== What needs to be done ==
Search the records below for "14. Copy and". Return that line and all remaining lines exactly.

== Given records ==
——————

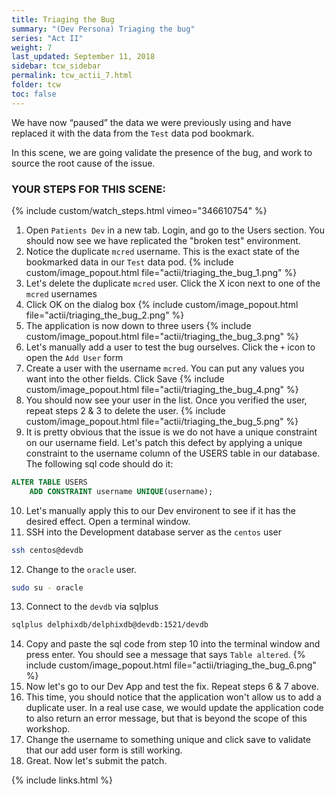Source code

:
 ```yaml
---
title: Triaging the Bug
summary: "(Dev Persona) Triaging the bug"
series: "Act II"
weight: 7
last_updated: September 11, 2018
sidebar: tcw_sidebar
permalink: tcw_actii_7.html
folder: tcw
toc: false
---
```


We have now “paused” the data we were previously using and have replaced it with the 
data from the `Test` data pod bookmark.

In this scene, we are going validate the presence of the bug, and work to source 
the root cause of the issue.

### YOUR STEPS FOR THIS SCENE:
{% include custom/watch_steps.html vimeo="346610754" %}
1. Open `Patients Dev` in a new tab. Login, and go to the Users section.
You should now see we have replicated the "broken test" environment.
2. Notice the duplicate `mcred` username. This is the exact state of the bookmarked data in our `Test` data pod.
   {% include custom/image_popout.html file="actii/triaging_the_bug_1.png" %}
3. Let's delete the duplicate `mcred` user. Click the X icon next to one of the `mcred` usernames
4. Click OK on the dialog box
   {% include custom/image_popout.html file="actii/triaging_the_bug_2.png" %}
5. The application is now down to three users
   {% include custom/image_popout.html file="actii/triaging_the_bug_3.png" %}
6. Let's manually add a user to test the bug ourselves. Click the `+` icon to open the `Add User` form
7. Create a user with the username `mcred`. You can put any values you want into the other fields. Click Save
   {% include custom/image_popout.html file="actii/triaging_the_bug_4.png" %}
8. You should now see your user in the list. Once you verified the user, repeat steps 2 & 3 to delete the user.
   {% include custom/image_popout.html file="actii/triaging_the_bug_5.png" %}
9. It is pretty obvious that the issue is we do not have a unique constraint on our username field.
Let's patch this defect by applying a unique constraint to the username column of the USERS table in our database.
The following sql code should do it:
```sql
ALTER TABLE USERS
    ADD CONSTRAINT username UNIQUE(username);
```
10. Let's manually apply this to our Dev environent to see if it has the desired effect. Open a terminal window.
11. SSH into the Development database server as the `centos` user
```bash
ssh centos@devdb
```
12. Change to the `oracle` user. 
```bash
sudo su - oracle
```
13. Connect to the `devdb` via sqlplus
```bash
sqlplus delphixdb/delphixdb@devdb:1521/devdb
```
14. Copy and paste the sql code from step 10 into the terminal window and press enter.
You should see a message that says `Table altered`.
    {% include custom/image_popout.html file="actii/triaging_the_bug_6.png" %}
15. Now let's go to our Dev App and test the fix. Repeat steps 6 & 7 above.
16. This time, you should notice that the application won't allow us to add a duplicate user.
In a real use case, we would update the application code to also return an error message, but that is beyond the scope of this workshop.
17. Change the username to something unique and click save to validate that our add user form is still working.
18. Great. Now let's submit the patch. 

{% include links.html %}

——————

== Answer space ==
14. Copy and paste the sql code from step 10 into the terminal window and press enter.
You should see a message that says `Table altered`.
    {% include custom/image_popout.html file="actii/triaging_the_bug_6.png" %}
15. Now let's go to our Dev App and test the fix. Repeat steps 6 & 7 above.
16. This time, you should notice that the application won't allow us to add a duplicate user.
In a real use case, we would update the application code to also return an error message, but that is beyond the scope of this workshop.
17. Change the username to something unique and click save to validate that our add user form is still working.
18. Great. Now let's submit the patch. 

{% include links.html %}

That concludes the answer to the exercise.